TRY IT: If a line in the listing below contains "тачка", return that line.

[Opening DATA FOR THE TASK section]

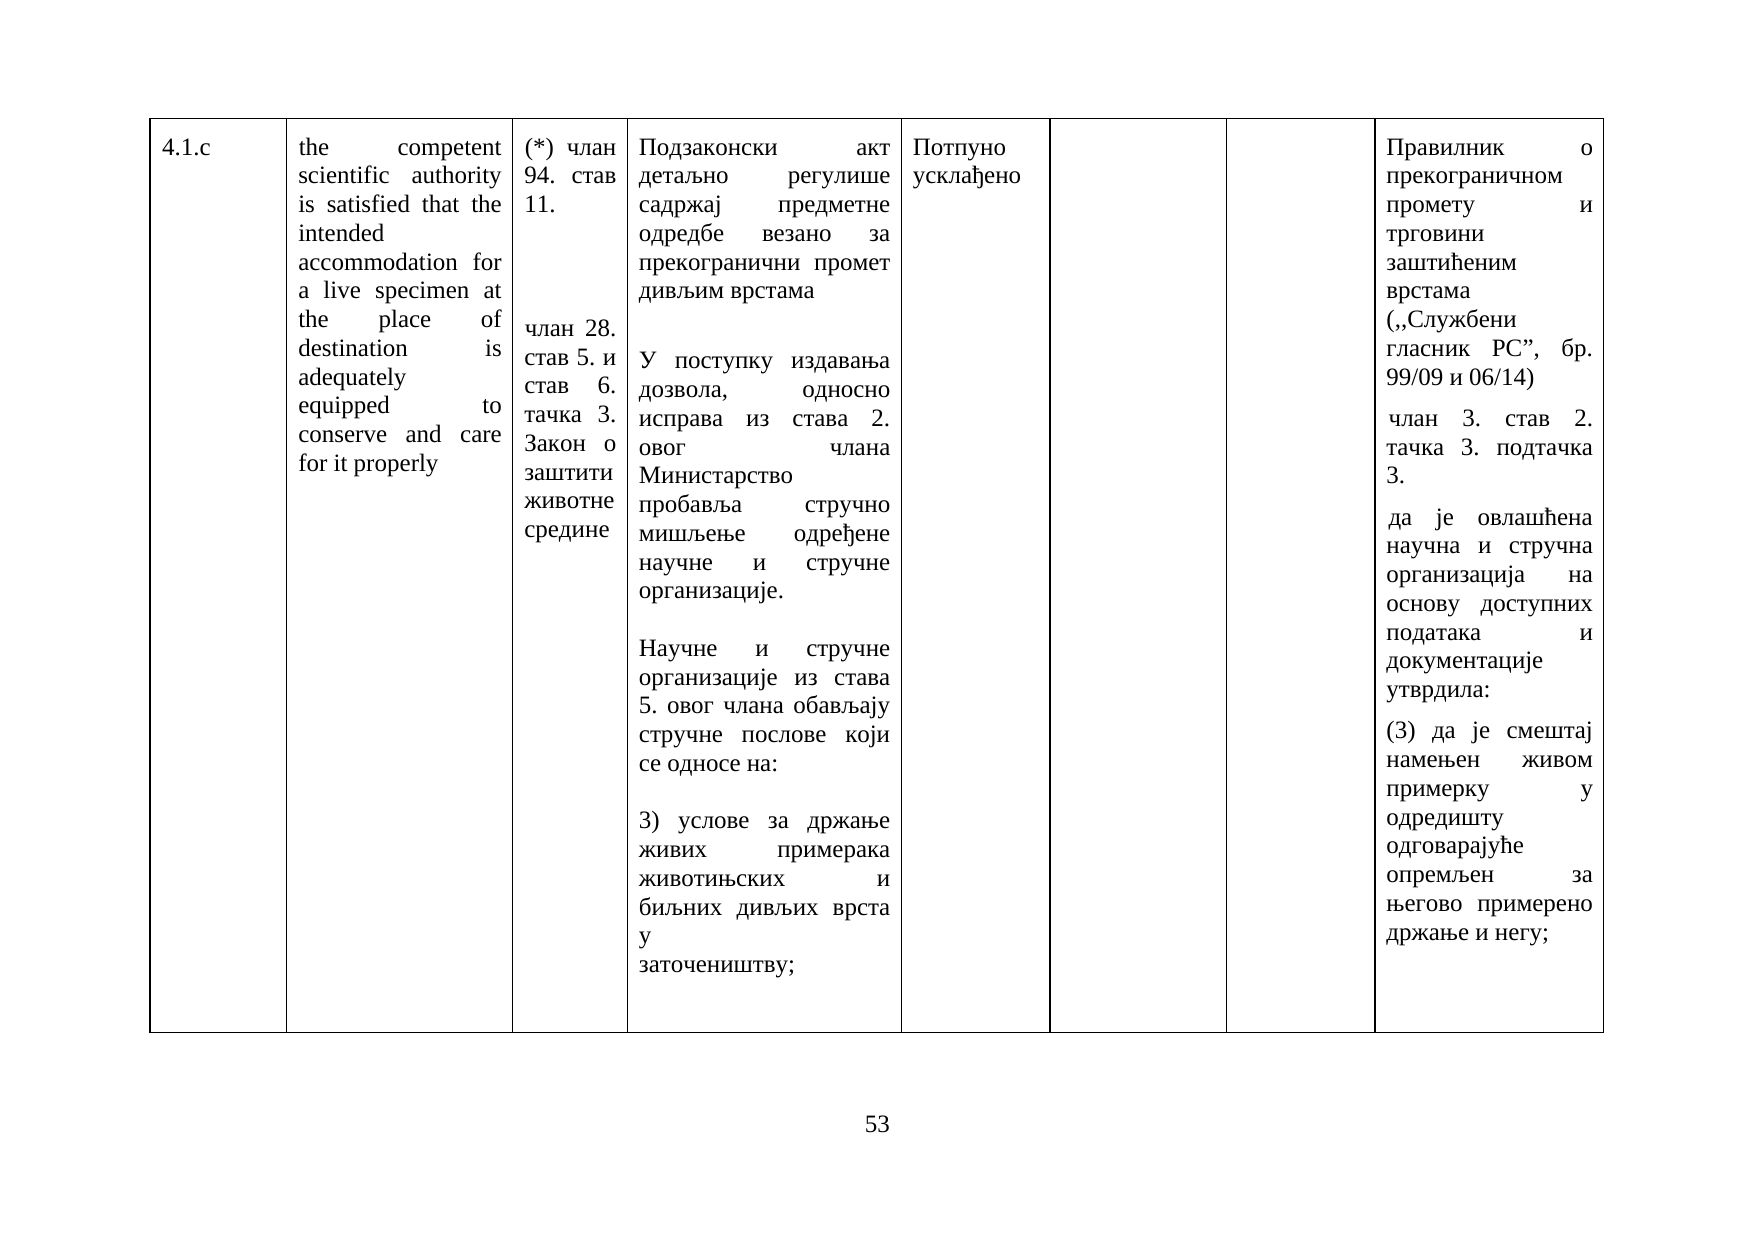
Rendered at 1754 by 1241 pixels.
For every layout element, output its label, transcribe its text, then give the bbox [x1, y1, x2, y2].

table_cell (*) члан 94. став 11. члан 28. став 5. и став 6. тачка 3. Закон о заштити животне средине [513, 119, 627, 1032]
table_cell [1227, 119, 1374, 1032]
table_cell Правилник о прекограничном промету и трговини заштићеним врстама (,,Службени гласник РС”, бр. 99/09 и 06/14) члан 3. став 2. тачка 3. подтачка 3. да је овлашћена научна и стручна организација на основу доступних података и документације утврдила: (3) да је смештај намењен живом примерку у одредишту одговарајуће опремљен за његово примерено држање и негу; [1376, 119, 1603, 1032]
table_cell [1051, 119, 1226, 1032]
table_cell Подзаконски акт детаљно регулише садржај предметне одредбе везано за прекогранични промет дивљим врстама У поступку издавања дозвола, односно исправа из става 2. овог члана Министарство пробавља стручно мишљење одређене научне и стручне организације. Научне и стручне организације из става 5. овог члана обављају стручне послове који се односе на: 3) услове за држање живих примерака животињских и биљних дивљих врста у заточеништву; [628, 119, 901, 1032]
table_cell Потпуно усклађено [902, 119, 1049, 1032]
table_cell 4.1.c [151, 119, 286, 1032]
table_cell the competent scientific authority is satisfied that the intended accommodation for a live specimen at the place of destination is adequately equipped to conserve and care for it properly [287, 119, 512, 1032]
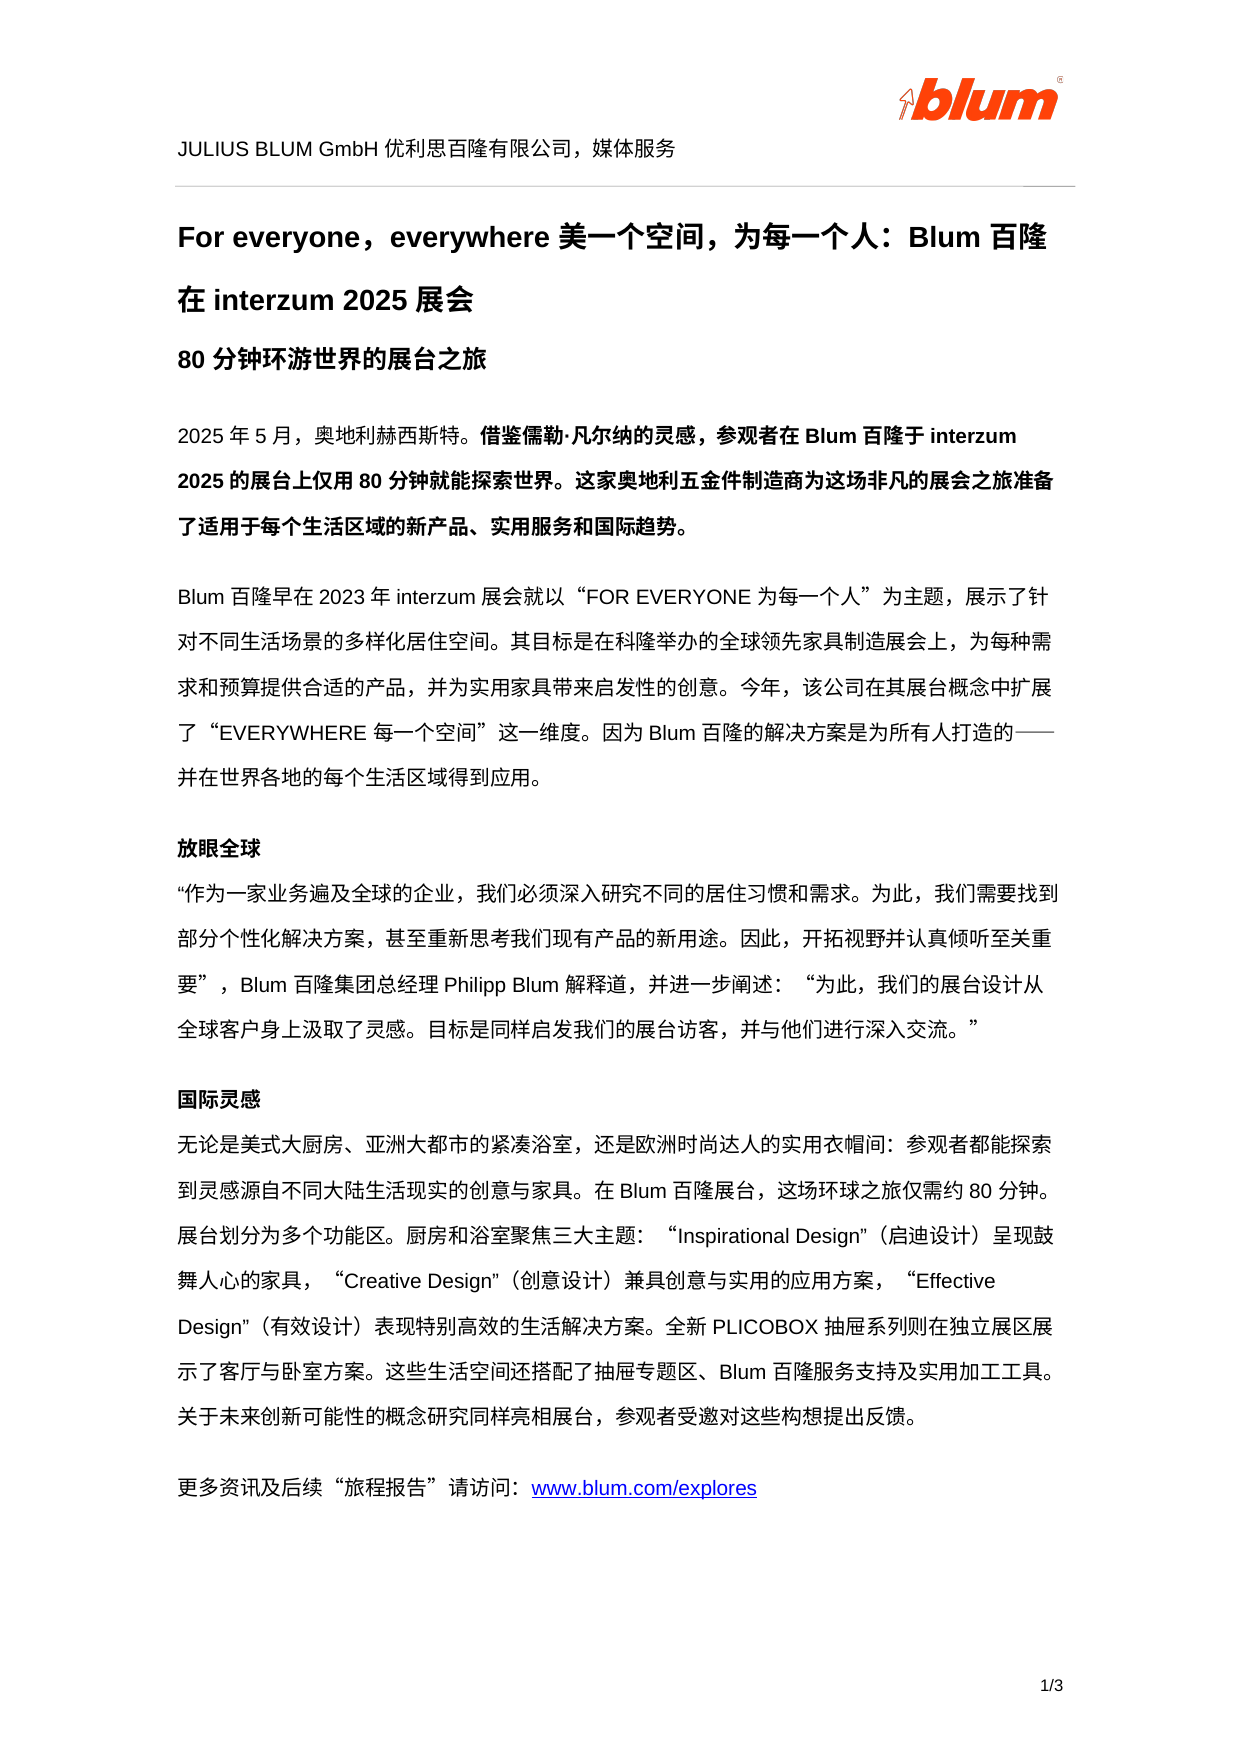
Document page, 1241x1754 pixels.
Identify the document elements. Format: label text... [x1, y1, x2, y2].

text 2025 年 5 月，奥地利赫西斯特。借鉴儒勒·凡尔纳的灵感，参观者在 Blum 百隆于 interzum 2025 的展台上仅用 80 分钟就能探索世界。这家奥地利五金件制造商为这场非凡的展会之旅准备了适用于每个生活区域的新产品、实用服务和国际趋势。 [177, 419, 1063, 540]
text 80 分钟环游世界的展台之旅 [177, 340, 1063, 376]
text 国际灵感 无论是美式大厨房、亚洲大都市的紧凑浴室，还是欧洲时尚达人的实用衣帽间：参观者都能探索到灵感源自不同大陆生活现实的创意与家具。在 Blum 百隆展台，这场环球之旅仅需约 80 分钟。展台划分为多个功能区。厨房和浴室聚焦三大主题：“Inspirational Design”（启迪设计）呈现鼓舞人心的家具，“Creative Design”（创意设计）兼具创意与实用的应用方案，“Effective Design”（有效设计）表现特别高效的生活解决方案。全新 PLICOBOX 抽屉系列则在独立展区展示了客厅与卧室方案。这些生活空间还搭配了抽屉专题区、Blum 百隆服务支持及实用加工工具。关于未来创新可能性的概念研究同样亮相展台，参观者受邀对这些构想提出反馈。 [177, 1083, 1063, 1431]
text 更多资讯及后续“旅程报告”请访问：www.blum.com/explores [177, 1471, 1063, 1501]
picture [899, 76, 1064, 121]
text 放眼全球 “作为一家业务遍及全球的企业，我们必须深入研究不同的居住习惯和需求。为此，我们需要找到部分个性化解决方案，甚至重新思考我们现有产品的新用途。因此，开拓视野并认真倾听至关重要”，Blum 百隆集团总经理 Philipp Blum 解释道，并进一步阐述：“为此，我们的展台设计从全球客户身上汲取了灵感。目标是同样启发我们的展台访客，并与他们进行深入交流。” [177, 832, 1063, 1043]
text For everyone，everywhere 美一个空间，为每一个人：Blum 百隆在 interzum 2025 展会 [177, 213, 1063, 319]
text Blum 百隆早在 2023 年 interzum 展会就以“FOR EVERYONE 为每一个人”为主题，展示了针对不同生活场景的多样化居住空间。其目标是在科隆举办的全球领先家具制造展会上，为每种需求和预算提供合适的产品，并为实用家具带来启发性的创意。今年，该公司在其展台概念中扩展了“EVERYWHERE 每一个空间”这一维度。因为 Blum 百隆的解决方案是为所有人打造的——并在世界各地的每个生活区域得到应用。 [177, 580, 1063, 792]
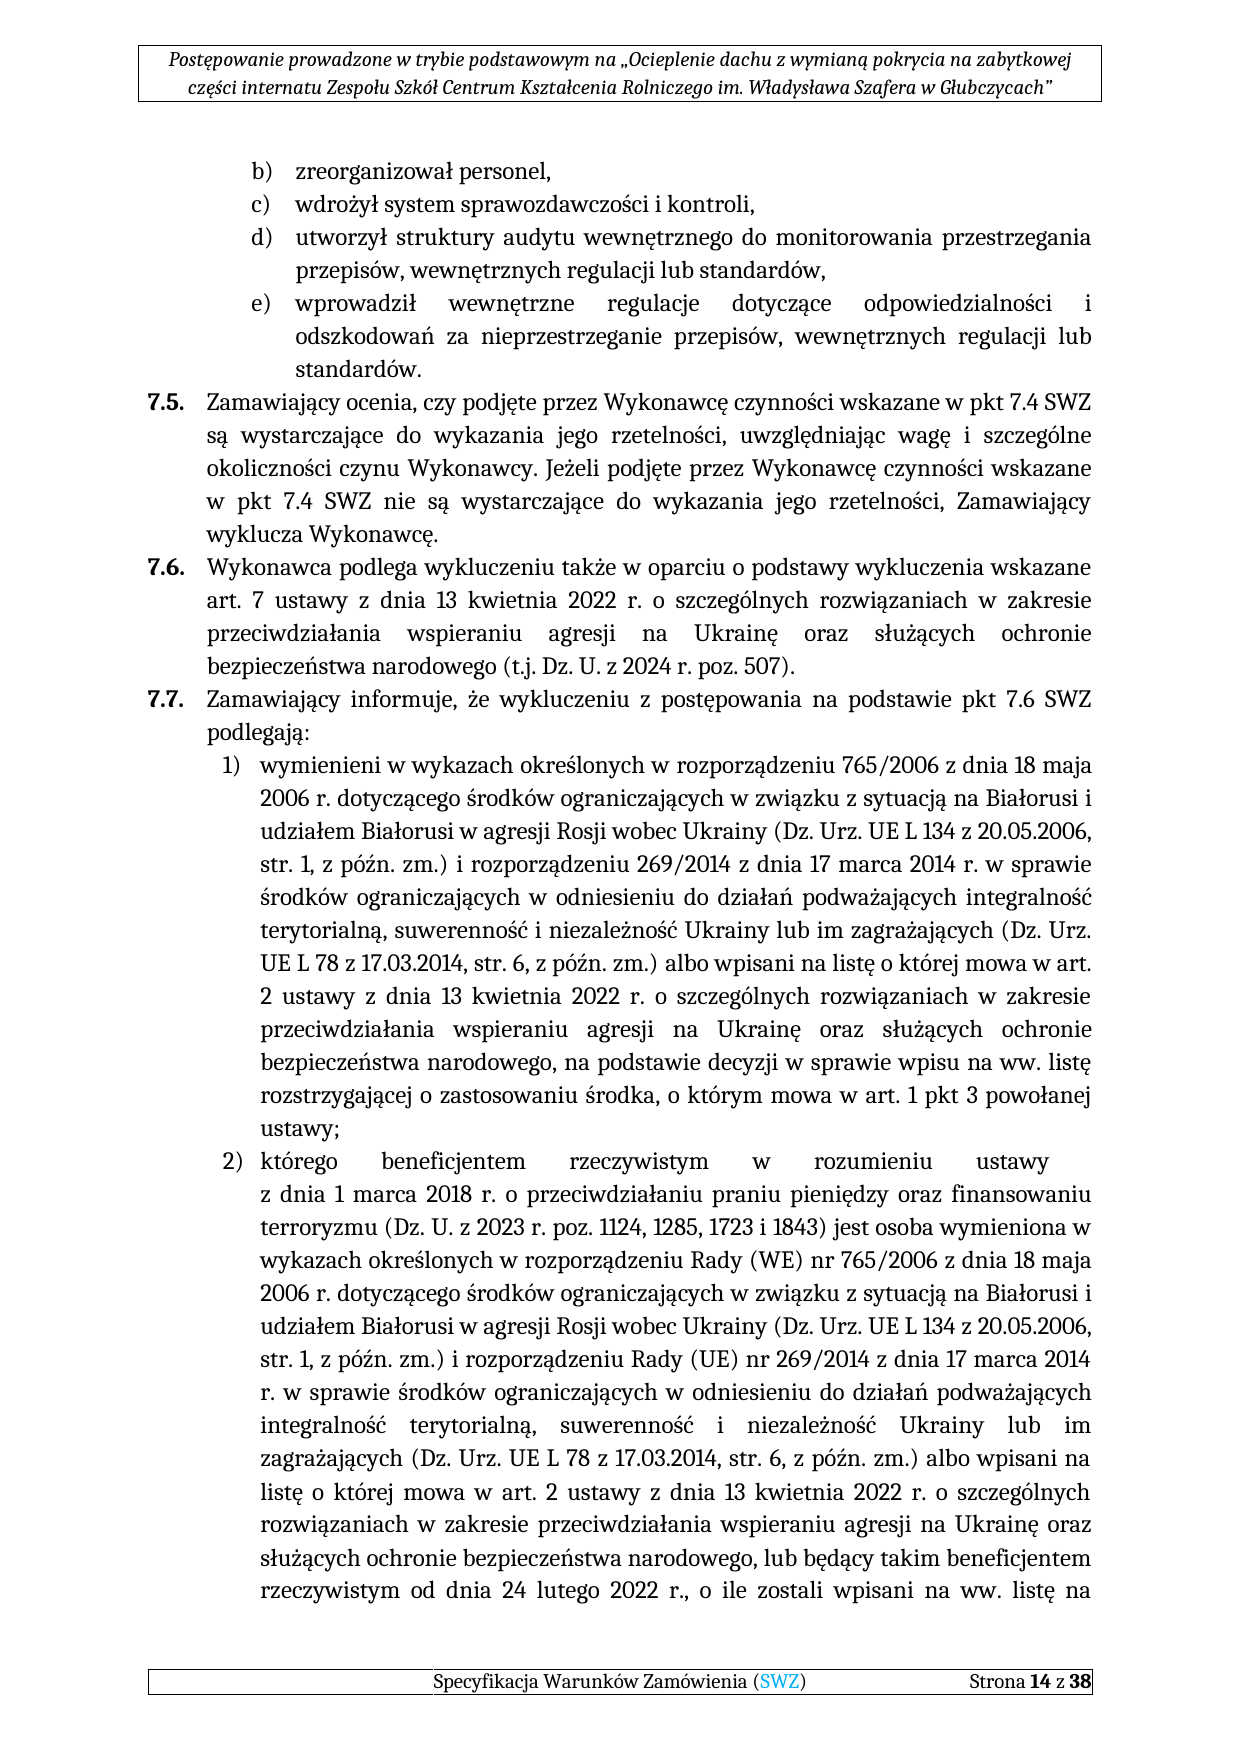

[Closing DATA FOR THE TASK section]

EXERCISE ANSWER:
table_cell (*) члан 94. став 11. члан 28. став 5. и став 6. тачка 3. Закон о заштити животне средине [513, 119, 627, 1032]
table_cell Правилник о прекограничном промету и трговини заштићеним врстама (,,Службени гласник РС”, бр. 99/09 и 06/14) члан 3. став 2. тачка 3. подтачка 3. да је овлашћена научна и стручна организација на основу доступних података и документације утврдила: (3) да је смештај намењен живом примерку у одредишту одговарајуће опремљен за његово примерено држање и негу; [1376, 119, 1603, 1032]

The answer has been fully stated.